SELECTED PASSAGE:
"""

The first area of analysis has been answered
in the affirmative. Indeed, there exists a crucial link between
Taylor and al Qaeda, which has played a pivotal role in
substantiating previous designs of the terror network against
American lives. We have no guarantee as of the present, with the
escalating Taylor-fueled turmoil in Liberia spilling into another
bloodbath, that the statist redistribution of wealth to
America-haters will not continue. Taylor’s regime must at least be
deprived of the opportunity to wield Liberia’s substantial wealth
in diamonds, although it would be preferable for the man to be
tried as a war criminal (there is already an indictment against
him). While the Nigerian asylum will be offered him without
recognition of the possibility of extradition, the United States
will be able to more aptly vie for this option once its troops are
in place to enforce it if need be. Once Liberia is firmly out of
Taylor’s hands, the man himself will cease to enjoy the protected
post of dictator and become significantly more vulnerable. A
historical case in point is the apprehension of Slobodan Milosevic
by the administration that succeeded him, a year after his removal
from office, a year after a resolute declaration by the Serbian
government that he would not be handed over to the International
War Crimes Tribunal.
Presently, we move to answer, with relative
brevity, as the foundations of this matter have already been laid,
the question of the existence of positive economic stimuli for the
Liberian Occupation. Our key lies in that same commodity that had
enriched our foes: diamonds. Just as, in Iraq, Saddam Hussein had
enjoyed a coercive state monopoly on oil, so does Taylor, and far
more stringently, control the entire volume of Liberia’s diamond
trade. Just as Saddam Hussein’s oil exports had faced (limited)
international sanctions, which were lifted following his
deposition, so does Taylor’s regime incur a boycott on the part of
the United States and Britain, which is detrimental to the
availability of diamonds to the consumer. Just as the Iraqi state
monopoly on oil was replaced by prosperously competing
international corporations, so will that of Liberia. With an
increase of the supply of diamonds on the world market, especially
after the present boycott is lifted (and it can be conceivably
lifted only in a post-Taylor Liberia), price, by simple economics,
will plummet. Diamonds, the most durable and lustrous of gems,
will still be objectively in as high a demand as ever. It is not
their price, but their quality, that forges their prestige. Such
an economic link with Liberia will furnish long-awaited
competition to the virtually monopolistic (on an international
scale) DeBeers, whose lack of formidable challengers renders
current diamond prices monstrously inflated in comparison to their
natural supply. Moreover, it will gain the United States a
commercial foothold in the African continent, a renewed interest
in harnessing a land so abundant in resources and so devoid of
reason. As American entrepreneurs settle in Liberia, as
trans-Atlantic commerce blooms, the inevitable effect will be to
boost standards of living locally and regionally, and spur on the
development of idly spoiling raw goods in adjacent countries as
well. This may even, in the long term, lead to the formation of an
entrepreneurial middle class of Africans, something the continent
had never previously developed. Under conditions overtly
demonstrative of the beneficence and tranquility of capitalism,
the African populace, which had known naught but bloodshed and
deprivation under statism, will be swayed beyond further doubt as
to whose way of life is objectively proper, who should be scorned
as the infidels and who lauded as the heroes of industry.

"""

Rows from a dataset:

"""

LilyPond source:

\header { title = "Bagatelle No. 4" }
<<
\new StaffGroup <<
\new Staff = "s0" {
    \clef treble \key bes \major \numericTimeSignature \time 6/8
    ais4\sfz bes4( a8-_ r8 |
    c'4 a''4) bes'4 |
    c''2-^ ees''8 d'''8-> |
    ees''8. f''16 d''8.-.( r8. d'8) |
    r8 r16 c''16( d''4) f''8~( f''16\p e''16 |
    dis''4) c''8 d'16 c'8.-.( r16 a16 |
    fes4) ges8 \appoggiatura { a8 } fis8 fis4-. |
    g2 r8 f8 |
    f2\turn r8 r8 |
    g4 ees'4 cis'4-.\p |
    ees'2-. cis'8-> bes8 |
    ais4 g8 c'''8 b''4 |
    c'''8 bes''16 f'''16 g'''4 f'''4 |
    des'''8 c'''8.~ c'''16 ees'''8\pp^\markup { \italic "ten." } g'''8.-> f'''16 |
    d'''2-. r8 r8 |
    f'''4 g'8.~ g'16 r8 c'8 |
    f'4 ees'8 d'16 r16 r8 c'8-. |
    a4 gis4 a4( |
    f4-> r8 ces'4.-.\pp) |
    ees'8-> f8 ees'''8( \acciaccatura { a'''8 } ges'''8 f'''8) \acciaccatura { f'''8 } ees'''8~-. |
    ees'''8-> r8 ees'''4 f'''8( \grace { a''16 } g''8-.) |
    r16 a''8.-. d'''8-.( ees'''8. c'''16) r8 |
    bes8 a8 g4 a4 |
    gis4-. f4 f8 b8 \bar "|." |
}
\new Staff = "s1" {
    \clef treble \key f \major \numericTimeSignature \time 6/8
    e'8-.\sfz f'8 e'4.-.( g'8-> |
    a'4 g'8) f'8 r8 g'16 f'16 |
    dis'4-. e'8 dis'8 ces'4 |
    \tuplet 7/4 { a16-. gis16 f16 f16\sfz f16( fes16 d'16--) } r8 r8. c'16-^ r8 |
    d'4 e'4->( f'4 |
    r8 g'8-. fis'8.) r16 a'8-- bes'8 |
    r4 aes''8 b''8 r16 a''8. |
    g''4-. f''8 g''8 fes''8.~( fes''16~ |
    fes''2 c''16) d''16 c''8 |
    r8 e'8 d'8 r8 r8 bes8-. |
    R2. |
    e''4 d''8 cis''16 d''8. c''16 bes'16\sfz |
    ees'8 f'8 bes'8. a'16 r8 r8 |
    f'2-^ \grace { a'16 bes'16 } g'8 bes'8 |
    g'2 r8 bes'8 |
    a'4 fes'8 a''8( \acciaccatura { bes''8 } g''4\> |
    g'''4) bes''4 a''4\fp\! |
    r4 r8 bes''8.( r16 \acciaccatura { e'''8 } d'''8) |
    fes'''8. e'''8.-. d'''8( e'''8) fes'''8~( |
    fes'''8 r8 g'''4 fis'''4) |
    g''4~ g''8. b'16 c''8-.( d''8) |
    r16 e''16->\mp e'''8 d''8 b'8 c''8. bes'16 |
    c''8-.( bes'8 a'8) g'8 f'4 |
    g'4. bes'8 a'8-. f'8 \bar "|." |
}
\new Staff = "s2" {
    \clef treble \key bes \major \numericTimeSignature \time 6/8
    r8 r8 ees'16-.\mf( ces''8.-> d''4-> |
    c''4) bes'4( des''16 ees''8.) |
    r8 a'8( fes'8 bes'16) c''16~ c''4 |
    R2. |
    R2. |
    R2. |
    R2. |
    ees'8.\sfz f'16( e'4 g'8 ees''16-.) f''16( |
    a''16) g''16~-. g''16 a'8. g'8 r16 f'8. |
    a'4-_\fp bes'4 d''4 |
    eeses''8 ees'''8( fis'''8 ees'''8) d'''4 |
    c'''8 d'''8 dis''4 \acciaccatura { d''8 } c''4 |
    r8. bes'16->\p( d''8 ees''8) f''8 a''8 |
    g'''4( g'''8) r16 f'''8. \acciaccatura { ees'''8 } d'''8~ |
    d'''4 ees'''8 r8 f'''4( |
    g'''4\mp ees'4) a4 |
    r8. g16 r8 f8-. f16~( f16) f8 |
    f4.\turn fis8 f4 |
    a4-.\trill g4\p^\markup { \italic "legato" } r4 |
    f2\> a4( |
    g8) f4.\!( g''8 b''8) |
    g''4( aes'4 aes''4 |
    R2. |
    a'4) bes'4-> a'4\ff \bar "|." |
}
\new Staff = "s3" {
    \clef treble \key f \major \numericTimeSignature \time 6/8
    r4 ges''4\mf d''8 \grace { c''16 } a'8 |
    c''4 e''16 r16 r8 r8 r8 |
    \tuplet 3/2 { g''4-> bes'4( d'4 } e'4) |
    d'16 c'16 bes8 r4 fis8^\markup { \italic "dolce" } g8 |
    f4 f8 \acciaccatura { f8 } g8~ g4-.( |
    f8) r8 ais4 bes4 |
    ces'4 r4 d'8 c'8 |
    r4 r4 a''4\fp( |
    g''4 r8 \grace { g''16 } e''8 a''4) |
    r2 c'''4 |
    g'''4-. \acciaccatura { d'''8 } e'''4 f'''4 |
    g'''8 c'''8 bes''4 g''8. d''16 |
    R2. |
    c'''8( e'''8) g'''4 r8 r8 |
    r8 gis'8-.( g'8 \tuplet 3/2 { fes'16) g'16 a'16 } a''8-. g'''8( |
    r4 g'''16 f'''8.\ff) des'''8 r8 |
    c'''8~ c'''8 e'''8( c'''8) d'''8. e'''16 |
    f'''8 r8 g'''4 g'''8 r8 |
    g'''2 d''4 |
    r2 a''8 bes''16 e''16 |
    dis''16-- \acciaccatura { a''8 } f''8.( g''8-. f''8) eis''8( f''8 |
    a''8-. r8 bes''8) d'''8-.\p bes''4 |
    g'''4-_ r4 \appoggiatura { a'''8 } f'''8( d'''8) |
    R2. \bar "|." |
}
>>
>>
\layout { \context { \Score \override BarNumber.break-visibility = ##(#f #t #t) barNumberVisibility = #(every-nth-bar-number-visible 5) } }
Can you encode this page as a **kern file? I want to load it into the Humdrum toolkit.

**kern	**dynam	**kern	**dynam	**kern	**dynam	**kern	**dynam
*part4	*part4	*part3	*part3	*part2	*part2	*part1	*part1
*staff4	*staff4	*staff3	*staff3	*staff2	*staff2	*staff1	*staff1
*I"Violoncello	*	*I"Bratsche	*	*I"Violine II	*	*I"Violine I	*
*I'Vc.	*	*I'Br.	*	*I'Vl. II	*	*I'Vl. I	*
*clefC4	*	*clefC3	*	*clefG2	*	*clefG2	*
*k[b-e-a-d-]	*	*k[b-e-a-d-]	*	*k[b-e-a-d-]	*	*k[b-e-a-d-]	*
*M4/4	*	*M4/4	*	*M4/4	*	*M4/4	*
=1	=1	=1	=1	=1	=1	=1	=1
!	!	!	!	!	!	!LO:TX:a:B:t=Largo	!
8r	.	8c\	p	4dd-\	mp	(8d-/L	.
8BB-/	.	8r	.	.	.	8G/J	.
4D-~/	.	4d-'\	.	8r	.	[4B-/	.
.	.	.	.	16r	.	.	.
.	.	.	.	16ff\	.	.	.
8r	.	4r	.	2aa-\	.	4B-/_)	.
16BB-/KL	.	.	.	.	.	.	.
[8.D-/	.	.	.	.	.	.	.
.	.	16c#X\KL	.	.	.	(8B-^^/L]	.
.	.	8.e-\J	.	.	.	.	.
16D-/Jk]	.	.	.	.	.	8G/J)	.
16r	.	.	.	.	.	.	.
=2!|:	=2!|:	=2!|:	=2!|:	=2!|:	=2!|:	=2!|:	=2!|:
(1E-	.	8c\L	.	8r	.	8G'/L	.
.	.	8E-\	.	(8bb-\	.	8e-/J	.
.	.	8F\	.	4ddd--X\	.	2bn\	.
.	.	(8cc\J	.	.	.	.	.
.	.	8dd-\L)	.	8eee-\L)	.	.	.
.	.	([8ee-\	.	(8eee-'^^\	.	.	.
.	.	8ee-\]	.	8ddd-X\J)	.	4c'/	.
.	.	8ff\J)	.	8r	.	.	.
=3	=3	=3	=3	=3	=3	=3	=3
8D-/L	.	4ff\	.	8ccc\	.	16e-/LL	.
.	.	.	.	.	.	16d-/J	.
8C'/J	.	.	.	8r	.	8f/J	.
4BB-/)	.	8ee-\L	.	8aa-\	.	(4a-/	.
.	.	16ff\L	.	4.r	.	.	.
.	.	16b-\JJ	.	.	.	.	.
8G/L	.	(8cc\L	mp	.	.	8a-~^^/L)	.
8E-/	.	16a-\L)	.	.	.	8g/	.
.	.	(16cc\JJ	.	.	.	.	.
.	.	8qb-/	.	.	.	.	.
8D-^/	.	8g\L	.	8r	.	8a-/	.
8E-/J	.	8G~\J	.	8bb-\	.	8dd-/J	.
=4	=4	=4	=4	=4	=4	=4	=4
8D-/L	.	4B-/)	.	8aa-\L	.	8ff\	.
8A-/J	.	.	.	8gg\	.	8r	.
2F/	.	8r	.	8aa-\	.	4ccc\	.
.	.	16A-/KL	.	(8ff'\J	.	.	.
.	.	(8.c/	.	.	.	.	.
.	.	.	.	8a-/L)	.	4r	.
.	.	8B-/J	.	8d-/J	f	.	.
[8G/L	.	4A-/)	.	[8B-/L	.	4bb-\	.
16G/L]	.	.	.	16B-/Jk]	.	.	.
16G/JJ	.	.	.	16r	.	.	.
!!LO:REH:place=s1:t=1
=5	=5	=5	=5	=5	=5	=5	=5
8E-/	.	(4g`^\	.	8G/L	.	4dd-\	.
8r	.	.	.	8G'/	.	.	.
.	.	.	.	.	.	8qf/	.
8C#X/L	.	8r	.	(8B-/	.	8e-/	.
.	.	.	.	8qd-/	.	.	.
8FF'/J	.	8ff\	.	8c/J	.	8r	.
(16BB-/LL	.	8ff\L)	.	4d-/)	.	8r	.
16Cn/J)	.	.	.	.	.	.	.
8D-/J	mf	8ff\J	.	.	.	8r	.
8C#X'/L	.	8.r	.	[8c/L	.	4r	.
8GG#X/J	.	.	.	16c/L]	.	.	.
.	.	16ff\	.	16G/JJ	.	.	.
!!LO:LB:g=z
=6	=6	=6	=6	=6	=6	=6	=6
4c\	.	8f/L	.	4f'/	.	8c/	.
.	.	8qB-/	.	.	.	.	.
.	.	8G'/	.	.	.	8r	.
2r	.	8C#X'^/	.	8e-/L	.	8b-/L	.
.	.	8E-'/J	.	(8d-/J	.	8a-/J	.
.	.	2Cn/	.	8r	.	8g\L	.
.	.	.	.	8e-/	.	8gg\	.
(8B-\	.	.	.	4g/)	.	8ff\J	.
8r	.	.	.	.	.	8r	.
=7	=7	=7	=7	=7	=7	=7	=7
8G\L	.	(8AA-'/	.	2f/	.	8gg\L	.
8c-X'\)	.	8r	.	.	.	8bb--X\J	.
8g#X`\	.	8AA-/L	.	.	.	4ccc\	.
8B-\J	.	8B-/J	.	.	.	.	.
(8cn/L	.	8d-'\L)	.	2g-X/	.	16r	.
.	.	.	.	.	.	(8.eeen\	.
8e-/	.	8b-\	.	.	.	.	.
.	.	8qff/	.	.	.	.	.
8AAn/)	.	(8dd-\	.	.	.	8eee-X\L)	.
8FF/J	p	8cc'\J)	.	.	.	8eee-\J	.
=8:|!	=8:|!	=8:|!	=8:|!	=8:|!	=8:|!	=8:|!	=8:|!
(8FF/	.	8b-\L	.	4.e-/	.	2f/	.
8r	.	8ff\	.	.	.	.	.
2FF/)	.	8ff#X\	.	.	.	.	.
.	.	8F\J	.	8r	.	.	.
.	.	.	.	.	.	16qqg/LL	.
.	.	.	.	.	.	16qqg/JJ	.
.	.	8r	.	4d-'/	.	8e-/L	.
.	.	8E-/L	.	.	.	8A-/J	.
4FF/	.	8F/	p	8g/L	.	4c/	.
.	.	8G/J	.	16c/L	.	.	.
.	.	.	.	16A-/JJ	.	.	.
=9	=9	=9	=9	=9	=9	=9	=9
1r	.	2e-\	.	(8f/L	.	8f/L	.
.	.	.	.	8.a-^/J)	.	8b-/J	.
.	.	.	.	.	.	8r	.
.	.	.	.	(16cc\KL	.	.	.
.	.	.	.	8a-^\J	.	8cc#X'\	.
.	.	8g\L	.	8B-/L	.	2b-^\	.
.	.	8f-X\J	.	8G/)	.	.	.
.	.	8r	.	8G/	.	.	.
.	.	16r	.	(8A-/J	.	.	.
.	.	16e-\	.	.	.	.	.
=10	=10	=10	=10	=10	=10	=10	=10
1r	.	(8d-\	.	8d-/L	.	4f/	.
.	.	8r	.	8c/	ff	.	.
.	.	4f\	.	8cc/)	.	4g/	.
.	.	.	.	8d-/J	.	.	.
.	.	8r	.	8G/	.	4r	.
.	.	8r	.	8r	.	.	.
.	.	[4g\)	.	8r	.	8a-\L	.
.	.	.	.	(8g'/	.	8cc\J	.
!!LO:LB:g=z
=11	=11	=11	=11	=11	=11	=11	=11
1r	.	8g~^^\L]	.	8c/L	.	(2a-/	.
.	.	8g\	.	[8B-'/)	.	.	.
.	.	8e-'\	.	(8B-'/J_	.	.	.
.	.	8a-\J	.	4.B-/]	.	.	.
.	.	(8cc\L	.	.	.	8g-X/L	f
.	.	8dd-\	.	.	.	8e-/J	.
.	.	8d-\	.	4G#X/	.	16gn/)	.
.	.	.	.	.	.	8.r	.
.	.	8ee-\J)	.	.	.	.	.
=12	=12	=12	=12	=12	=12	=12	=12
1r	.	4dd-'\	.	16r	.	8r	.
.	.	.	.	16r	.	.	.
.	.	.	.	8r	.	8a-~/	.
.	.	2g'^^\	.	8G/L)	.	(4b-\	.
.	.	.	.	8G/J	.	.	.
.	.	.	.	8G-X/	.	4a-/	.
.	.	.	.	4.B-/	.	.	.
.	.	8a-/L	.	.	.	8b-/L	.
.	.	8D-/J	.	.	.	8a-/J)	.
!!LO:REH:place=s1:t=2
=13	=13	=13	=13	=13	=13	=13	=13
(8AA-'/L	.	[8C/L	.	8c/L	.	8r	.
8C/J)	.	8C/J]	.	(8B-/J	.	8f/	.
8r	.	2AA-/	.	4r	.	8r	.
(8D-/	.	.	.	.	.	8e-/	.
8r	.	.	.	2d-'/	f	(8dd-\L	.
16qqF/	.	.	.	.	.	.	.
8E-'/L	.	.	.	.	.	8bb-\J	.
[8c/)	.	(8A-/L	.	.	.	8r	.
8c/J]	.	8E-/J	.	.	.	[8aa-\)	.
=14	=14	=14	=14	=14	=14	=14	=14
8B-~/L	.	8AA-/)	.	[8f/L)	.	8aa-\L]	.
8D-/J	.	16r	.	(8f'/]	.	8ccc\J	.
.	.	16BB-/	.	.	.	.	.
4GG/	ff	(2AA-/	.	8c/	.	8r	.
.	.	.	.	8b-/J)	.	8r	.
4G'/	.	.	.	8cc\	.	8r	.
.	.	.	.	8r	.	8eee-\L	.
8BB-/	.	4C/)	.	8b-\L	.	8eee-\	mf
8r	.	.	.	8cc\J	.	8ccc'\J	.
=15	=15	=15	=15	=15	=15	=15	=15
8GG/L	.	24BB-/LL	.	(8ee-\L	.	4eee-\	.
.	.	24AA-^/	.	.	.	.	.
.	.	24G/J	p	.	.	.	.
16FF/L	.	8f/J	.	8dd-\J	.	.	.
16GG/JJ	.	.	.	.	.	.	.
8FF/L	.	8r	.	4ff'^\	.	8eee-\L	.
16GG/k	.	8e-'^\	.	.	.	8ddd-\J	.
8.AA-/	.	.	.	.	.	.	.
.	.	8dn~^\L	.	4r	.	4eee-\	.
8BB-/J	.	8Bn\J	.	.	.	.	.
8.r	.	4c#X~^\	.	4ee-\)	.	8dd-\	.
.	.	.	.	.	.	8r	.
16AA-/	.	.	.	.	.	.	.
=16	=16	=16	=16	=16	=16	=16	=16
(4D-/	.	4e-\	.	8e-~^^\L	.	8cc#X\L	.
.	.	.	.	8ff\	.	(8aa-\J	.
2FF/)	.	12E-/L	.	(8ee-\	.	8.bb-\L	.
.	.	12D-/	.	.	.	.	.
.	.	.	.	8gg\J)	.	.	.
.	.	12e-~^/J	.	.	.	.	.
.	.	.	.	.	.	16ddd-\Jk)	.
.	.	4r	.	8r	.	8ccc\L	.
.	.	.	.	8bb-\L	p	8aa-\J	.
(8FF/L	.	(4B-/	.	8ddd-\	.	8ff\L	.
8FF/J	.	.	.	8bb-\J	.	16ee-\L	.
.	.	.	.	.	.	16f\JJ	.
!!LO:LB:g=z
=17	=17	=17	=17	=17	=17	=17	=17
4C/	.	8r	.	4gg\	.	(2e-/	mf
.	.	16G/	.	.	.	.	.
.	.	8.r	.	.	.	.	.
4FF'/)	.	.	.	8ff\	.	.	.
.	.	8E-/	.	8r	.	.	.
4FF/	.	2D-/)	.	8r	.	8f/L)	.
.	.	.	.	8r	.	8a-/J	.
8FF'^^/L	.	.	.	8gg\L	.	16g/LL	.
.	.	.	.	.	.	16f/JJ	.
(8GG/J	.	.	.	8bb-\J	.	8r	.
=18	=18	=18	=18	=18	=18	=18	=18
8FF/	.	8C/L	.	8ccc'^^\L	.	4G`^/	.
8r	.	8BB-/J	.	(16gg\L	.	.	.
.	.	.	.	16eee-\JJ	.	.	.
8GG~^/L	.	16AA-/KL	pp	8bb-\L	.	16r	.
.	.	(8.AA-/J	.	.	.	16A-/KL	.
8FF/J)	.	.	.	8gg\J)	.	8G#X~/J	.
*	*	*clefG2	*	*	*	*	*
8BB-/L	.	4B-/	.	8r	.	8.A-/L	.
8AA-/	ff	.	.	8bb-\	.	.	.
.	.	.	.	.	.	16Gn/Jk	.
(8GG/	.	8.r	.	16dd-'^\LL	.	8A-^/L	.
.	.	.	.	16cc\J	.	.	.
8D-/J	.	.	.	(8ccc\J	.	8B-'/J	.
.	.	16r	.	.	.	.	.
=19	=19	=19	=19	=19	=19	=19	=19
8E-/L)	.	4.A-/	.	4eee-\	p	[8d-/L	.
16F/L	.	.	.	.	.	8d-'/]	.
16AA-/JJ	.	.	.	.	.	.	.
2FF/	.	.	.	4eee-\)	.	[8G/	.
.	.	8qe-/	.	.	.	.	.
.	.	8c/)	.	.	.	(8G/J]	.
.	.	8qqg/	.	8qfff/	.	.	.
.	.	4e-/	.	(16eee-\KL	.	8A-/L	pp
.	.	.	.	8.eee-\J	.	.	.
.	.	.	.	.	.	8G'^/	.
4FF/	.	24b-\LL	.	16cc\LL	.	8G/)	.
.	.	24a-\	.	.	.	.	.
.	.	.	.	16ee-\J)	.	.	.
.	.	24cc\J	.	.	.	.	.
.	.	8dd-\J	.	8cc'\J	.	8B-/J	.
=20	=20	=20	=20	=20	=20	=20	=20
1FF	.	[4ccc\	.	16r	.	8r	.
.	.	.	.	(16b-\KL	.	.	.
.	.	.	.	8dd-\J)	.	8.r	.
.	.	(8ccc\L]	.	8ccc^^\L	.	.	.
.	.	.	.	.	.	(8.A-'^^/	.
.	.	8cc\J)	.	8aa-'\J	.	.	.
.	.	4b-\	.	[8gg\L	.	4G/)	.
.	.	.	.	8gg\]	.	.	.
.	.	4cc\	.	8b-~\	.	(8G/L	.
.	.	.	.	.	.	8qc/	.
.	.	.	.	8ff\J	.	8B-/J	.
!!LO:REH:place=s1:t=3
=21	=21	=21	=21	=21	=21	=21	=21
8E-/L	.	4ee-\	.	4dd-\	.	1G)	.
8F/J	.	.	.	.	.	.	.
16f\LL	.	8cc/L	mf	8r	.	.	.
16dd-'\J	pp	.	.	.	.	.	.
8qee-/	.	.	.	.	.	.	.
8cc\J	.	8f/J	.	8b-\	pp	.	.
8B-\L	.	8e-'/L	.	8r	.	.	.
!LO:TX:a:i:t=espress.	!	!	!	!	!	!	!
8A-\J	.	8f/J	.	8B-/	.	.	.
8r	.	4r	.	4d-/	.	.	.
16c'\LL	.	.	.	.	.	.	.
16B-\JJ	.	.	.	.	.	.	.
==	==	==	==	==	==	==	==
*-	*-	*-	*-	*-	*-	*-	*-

"""

WRITTEN TASKS:
**A.** Print the stretch of the passage on Taylor and Liberia from "Presently, we move" through "had faced (limited)".
**B.** Carry on the passage on Taylor and Liberia, starting right after its final sentence.

RESULTS FOR THE EXERCISE:
**A.**
Presently, we move to answer, with relative
brevity, as the foundations of this matter have already been laid,
the question of the existence of positive economic stimuli for the
Liberian Occupation. Our key lies in that same commodity that had
enriched our foes: diamonds. Just as, in Iraq, Saddam Hussein had
enjoyed a coercive state monopoly on oil, so does Taylor, and far
more stringently, control the entire volume of Liberia’s diamond
trade. Just as Saddam Hussein’s oil exports had faced (limited)

**B.**
The Liberians themselves, as vividly
demonstrated by their placards inviting “President Bush and his
troops” to relieve them of the sufferings of ruthless
dictatorship, will benefit immeasurably in the realm of their
individual and property rights, no longer fearing the daily
terrorization of a faction-torn civil war in which over three
million have already been displaced from their homes. The fact
that they will be granted enforcement of their inalienable rights
is a pleasing one, and a superb side effect of the intervention.
Yet it alone could never have been the justification for its
undertaking. The Liberian Occupation must be a primarily selfish
endeavor of self-defense on the part of the free world against
dogmatism and totalitarianism, against statism and monopolism,
against feudalism and tribalism, whose entrenched remnants yet
pose as monstrous a threat as ever to the beacon of global liberty
and progress.
References Used:
American Atheists, #1074. “Televantelist's
pal Charles Taylor again linked to al Qaeda money laundering,
conflict diamonds.” December 31, 2002.
http://www.hartford-hwp.com/archives/27d/025.html.
Glenn McKenzie, Associated Press. “Taylor Accepts Nigeria’s Offer
of Asylum.” July 6, 2003.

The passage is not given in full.